Abstract
Background/Aims Accurate EMR-based cohort identification is crucial in the conduct of comparative effectiveness research. CheCS is a longitudinal study of chronic hepatitis B (CHB) and C (CHC) infection being conducted at 4 HMORN sites. Subjects are identified using automated EMR-based ICD-9 diagnosis and laboratory inclusion criteria, and about 12,000 patients were identified in the initial cohort selection. After confirmation of CHB/ CHC status through chart abstraction, we found false discovery rates (FDR) were 13.6% for CHB and 11.3% for CHC. An adaptive approach was proposed to optimize the EMR-based cohort selection.
Methods Classification and Regression Tree (CART) was performed to identify a set of electronic variables (or variable combinations) for CHB and CHC. The variables/classifiers that were considered included not only all the initial cohort identificaton criteria, but also HIV status, any outpatient order or pharmacy claim for CHB/CHC antiviral medication, and 41 other liver disease-related procedures/diagnoses. The analysis began with CART model building using one set of data (learning), followed by model validation using the other set of data (testing).

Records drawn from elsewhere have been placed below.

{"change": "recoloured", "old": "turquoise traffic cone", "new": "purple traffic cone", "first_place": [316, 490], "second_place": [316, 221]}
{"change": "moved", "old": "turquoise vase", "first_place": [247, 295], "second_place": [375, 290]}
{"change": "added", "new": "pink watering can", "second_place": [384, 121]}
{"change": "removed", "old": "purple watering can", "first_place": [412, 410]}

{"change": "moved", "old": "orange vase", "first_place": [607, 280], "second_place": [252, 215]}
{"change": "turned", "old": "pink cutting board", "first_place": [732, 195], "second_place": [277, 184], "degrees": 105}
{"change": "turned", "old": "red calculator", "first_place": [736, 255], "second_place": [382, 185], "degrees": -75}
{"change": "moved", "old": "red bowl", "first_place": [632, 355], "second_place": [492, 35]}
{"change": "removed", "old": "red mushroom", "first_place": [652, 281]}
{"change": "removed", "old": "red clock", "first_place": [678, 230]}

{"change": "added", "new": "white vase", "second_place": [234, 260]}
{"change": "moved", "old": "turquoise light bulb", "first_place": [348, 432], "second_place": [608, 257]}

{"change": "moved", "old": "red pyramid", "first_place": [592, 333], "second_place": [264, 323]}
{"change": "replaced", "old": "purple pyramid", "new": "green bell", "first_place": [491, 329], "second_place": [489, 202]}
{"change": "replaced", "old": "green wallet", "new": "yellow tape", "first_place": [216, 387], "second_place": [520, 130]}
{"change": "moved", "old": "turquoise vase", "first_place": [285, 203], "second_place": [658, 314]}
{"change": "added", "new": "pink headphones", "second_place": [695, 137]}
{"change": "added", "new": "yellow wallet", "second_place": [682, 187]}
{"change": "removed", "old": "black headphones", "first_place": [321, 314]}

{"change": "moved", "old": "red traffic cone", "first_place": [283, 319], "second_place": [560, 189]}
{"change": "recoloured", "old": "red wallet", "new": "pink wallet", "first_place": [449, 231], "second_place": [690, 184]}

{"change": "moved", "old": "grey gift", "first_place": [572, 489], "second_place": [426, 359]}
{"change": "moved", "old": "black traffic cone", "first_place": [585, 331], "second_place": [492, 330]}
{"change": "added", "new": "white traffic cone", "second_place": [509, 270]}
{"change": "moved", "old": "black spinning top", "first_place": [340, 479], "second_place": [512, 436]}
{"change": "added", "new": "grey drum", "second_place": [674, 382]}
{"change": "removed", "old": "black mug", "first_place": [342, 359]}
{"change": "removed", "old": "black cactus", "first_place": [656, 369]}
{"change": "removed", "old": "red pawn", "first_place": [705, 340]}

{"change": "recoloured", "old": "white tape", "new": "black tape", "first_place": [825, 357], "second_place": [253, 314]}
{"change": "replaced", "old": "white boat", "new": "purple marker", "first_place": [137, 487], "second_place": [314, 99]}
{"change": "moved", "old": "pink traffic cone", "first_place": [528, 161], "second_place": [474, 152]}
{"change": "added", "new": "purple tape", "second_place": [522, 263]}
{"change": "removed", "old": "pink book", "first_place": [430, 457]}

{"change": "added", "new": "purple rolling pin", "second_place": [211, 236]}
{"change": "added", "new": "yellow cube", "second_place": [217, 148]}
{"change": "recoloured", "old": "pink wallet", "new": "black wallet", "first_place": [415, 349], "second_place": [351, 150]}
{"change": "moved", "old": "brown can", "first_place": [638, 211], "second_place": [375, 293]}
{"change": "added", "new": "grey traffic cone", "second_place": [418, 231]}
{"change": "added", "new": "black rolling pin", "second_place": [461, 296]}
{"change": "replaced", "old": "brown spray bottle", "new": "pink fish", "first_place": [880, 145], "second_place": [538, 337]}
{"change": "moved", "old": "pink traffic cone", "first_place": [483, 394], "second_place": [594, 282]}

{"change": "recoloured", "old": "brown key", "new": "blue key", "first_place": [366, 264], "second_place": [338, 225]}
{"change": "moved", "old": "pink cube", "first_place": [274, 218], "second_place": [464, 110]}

Results Of the 12,144 patients identified for the initial CHeCS cohort, 2518 met initial CHB criteria and 9844 met initial CHC criteria, including 218 who met criteria for both. Of these, 10,825 (2176 CHB and 8724 CHC, including 75 co-infected) patients’ diagnoses were confirmed through chart abstraction and the remaining were excluded. CART model FDRs were 8.5% on learning data and 7.1% on testing data for CHB, and 4.9% and 5.7% for CHC, yielding sensitivities and specificities >91% for CHB and >84% for CHC. Overall, FDRs were significantly lower (7.8% for CHB, 5.3% for CHC) than those yielded from the initial inclusion criteria alone (P <0.001).
Conclusions Our adaptive approach to using electronic data for prediction of CHB/CHC status is feasible, can be used for sequential CHeCS cohort identification, and may be useful in other studies to identify patients diagnosed with CHB/CHC.